The conventions of the unboxing genre, the rituals of unboxing, unwrapping, switching on, examining, evaluating, touching, squeezing, pressing – are integral to the maintenance of this belief. And this is why I see touch – specifically the unboxing and the handling of the phone – as important to this genre of video, and to the remediation of commodity fetishism.
In a world where touch has been central to the consumer experience, the rise of digital purchasing poses a conundrum. How do we ‘feel the quality’ and evaluate commodities if we cannot touch them?
This problem predates Internet shopping and home-shopping channels rely heavily on close-up shots of hands holding, caressing, modelling and fiddling with all manner of commodities. Unboxing videos build upon a similar mode of haptic evaluation. While the reviewer talks almost continually throughout their review, what we see are their hands – opening the box, taking out its contents, evaluating the phone’s heft and feel and moving it around in their hands. The verbal evaluation of the device cannot be separated out from the haptic experience of it.

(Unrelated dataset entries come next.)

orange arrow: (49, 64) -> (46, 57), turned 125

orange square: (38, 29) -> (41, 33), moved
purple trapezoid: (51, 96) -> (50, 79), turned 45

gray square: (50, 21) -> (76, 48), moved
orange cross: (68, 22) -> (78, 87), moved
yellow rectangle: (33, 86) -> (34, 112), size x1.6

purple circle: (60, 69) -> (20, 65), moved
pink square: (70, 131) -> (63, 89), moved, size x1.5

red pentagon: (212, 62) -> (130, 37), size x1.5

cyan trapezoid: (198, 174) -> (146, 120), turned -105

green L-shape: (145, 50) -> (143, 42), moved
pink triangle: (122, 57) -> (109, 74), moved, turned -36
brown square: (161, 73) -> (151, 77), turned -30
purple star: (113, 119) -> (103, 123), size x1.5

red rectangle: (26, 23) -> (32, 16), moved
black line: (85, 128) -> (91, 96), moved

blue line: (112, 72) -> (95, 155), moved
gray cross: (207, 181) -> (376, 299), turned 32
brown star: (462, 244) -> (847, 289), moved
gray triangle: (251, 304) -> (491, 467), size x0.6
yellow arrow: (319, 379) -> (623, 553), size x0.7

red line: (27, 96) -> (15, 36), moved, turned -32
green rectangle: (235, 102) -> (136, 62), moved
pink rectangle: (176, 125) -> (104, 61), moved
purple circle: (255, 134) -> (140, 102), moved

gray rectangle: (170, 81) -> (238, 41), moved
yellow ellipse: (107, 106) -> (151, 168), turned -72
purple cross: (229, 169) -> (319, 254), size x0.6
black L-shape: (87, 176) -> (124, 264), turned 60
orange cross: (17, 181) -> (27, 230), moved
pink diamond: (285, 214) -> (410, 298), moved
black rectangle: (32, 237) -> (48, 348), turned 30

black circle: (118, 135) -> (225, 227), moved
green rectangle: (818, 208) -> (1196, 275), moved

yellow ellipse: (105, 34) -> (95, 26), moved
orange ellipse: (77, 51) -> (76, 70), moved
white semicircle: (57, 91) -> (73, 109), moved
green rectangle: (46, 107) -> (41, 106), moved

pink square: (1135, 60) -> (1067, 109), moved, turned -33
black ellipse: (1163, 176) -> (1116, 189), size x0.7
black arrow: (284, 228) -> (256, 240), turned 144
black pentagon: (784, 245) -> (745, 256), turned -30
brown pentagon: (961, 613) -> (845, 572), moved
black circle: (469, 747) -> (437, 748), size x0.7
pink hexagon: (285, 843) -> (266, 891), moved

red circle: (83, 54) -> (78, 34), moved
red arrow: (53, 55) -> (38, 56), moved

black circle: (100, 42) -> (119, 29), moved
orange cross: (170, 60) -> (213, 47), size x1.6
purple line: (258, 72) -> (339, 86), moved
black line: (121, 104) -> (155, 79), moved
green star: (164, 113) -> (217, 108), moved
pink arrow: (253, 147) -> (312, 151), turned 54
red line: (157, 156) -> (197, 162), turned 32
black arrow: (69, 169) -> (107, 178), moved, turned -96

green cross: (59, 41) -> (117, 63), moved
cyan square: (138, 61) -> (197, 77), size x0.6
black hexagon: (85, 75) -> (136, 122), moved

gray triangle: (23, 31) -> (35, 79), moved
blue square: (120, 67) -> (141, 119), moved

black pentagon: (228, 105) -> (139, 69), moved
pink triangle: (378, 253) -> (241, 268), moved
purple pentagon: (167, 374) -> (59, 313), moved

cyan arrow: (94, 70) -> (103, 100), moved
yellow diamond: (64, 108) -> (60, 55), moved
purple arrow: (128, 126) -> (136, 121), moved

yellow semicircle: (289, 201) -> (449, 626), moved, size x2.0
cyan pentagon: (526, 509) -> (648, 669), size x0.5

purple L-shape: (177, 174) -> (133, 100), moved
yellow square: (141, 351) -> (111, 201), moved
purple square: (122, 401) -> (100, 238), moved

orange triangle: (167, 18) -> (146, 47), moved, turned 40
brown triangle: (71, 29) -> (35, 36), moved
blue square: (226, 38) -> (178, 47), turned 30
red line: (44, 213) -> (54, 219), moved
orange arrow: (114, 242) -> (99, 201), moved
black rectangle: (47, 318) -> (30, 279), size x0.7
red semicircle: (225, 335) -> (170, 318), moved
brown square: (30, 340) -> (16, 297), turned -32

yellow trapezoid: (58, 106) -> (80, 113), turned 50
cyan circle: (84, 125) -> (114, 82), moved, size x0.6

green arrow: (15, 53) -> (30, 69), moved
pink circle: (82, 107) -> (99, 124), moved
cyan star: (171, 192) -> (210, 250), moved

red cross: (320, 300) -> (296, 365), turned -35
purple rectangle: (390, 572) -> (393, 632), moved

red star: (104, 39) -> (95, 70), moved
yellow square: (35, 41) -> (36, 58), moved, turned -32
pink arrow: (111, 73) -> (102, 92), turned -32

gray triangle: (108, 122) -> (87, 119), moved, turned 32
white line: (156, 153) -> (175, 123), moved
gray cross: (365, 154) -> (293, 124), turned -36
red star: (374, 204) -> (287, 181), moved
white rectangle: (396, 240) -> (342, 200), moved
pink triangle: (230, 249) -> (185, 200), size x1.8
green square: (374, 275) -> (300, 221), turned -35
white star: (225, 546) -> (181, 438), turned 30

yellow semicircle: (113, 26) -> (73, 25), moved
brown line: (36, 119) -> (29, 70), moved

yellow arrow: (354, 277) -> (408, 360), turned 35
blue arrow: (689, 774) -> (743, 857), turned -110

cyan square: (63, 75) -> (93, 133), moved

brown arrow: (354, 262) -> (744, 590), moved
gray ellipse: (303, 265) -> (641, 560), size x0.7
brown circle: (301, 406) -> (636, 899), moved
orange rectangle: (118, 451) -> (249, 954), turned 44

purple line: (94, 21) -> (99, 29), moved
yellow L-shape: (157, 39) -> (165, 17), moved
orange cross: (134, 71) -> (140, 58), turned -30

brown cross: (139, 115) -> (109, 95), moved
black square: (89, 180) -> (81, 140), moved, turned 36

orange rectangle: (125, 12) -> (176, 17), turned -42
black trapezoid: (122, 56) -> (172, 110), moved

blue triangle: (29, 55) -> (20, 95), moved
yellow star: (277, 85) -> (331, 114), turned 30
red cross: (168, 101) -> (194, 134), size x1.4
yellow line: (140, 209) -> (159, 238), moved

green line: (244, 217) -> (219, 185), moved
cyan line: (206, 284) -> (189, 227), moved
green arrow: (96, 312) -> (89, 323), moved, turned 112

And that experience is always positioned as the ‘first touch’. It appears as if it is the first time the phone has been touched… the phone comes to us, shiny and new. Seemingly untouched by human hand. This is what we have come to expect from technology. This is what helps the illusion of technology’s autonomy take hold – the illusion that the phone exists independently of the factories that produced it; that it exists independently of the many hands that were involved in its production. That it exists independently of the many hands involved in sourcing the raw materials for its transistors and chips and batteries. This illusion of autonomy – of independence – severs the link between the phone and its contexts of production. The ritual of unboxing a new phone legitimizes the reviewer as (be)holder of new technology, while simultaneously delegitimizing all those involved in its production.
It is with dark irony then that we learn of explosions in Chinese factories, where workers have died or been injured by the solvents they were using in the final process of phone production – that process being the removal of any trace of human hand from the screens and backs of our new objects.
Unboxing videos serve to position the smartphone as a commodity to be worshipped in the manner of a fetish. Through various codes and conventions of representation, these videos remediate the reification of technology today, serving to occlude the social relations involved in its production, while simultaneously instilling within that technology a sense of independent, almost divine, will.
The hands of the reviewer performatively produce this reification, acting as the first ‘legitimate’ hands to receive the commodity. Both the review and the reviewer act as a conduit between the device and us, the audience – akin to high priests who mediate between God and congregation. Indeed, staying with this religious simile, in the unboxing video, we witness the transubstantiation of technology – as it shifts from being a product of someone’s labour, to an object of our desire.